Another reason, Gates said, is that the military's decision-making process has become bogged down.

By way of illustration, Gates recounted the beleaguered history of a deployment request that landed on his desk to send a single dog-handling team to Afghanistan. The paperwork first had to be approved by five four-star commanders: the chief of U.S. Central Command, the commander of the International Security Assistance Force in Afghanistan; the chairman of the Joint Chiefs of Staff; the Army chief of staff; and the supreme allied commander for Europe.

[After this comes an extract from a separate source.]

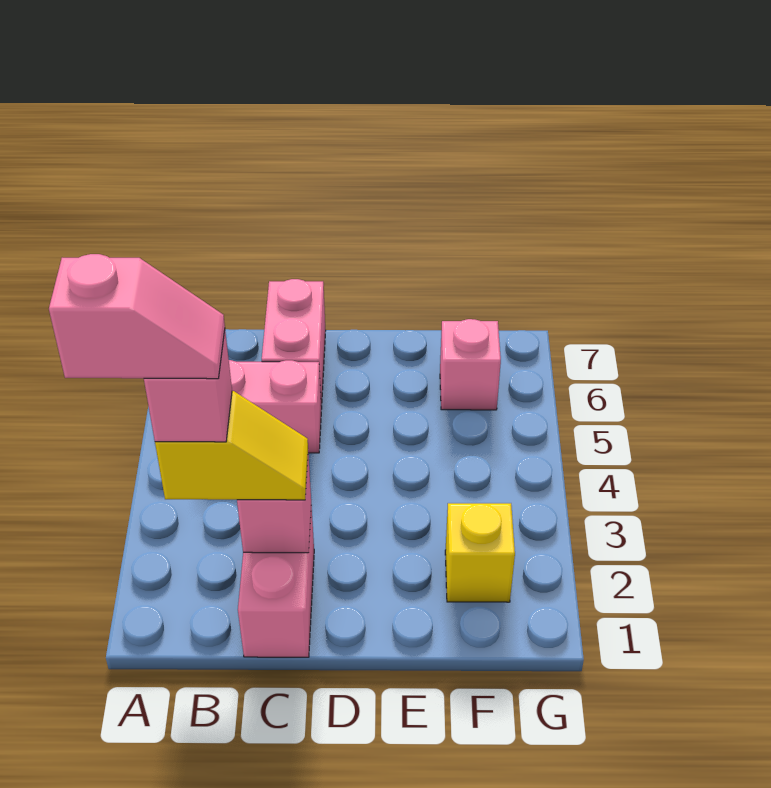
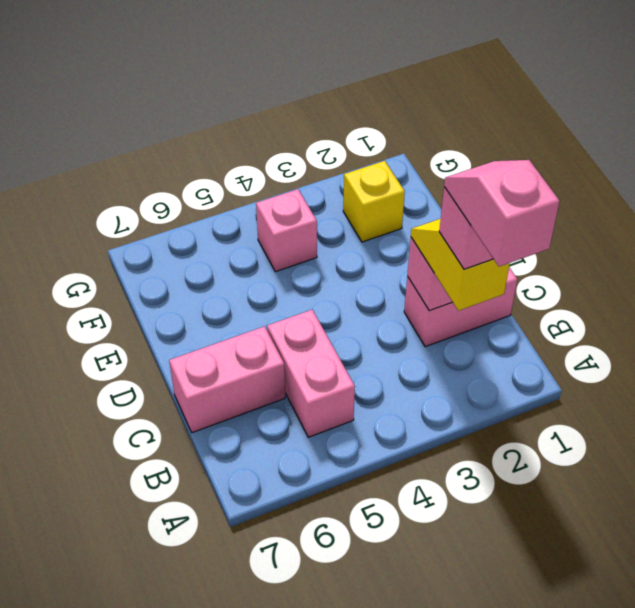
pink 1x1 brick [440,319,501,410] -> pink 1x1 brick moved to [256,189,317,272]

Analysts said there are some legitimate reasons why the number of brass has increased disproportionately to the size of the armed forces. Some commanders have been activated temporarily from the reserves to take part in the wars in Afghanistan and Iraq. The military has also placed more emphasis on joint operations involving all the armed services, resulting in more high-level commands.

Raymond F. DuBois, a defense official during the George W. Bush administration, said he would advise Gates to take a methodical approach by targeting 20 percent of all four-star commanders and reclassifying their jobs as three-star generals and admirals. Then he would take 20 percent of the three-star officers and take them down to two stars, and keep doing the same until the ranks are flattened out. "Start with the top, don't start with the bottom," he said.

But DuBois added that he would be reluctant to cut many one-star jobs, which he said are necessary to keep as career incentives for ambitious colonels and captains.

"In a military that needs to retain its best and brightest," said DuBois, a senior adviser at the Center for Strategic and International Studies, "it is an enormously important retention factor."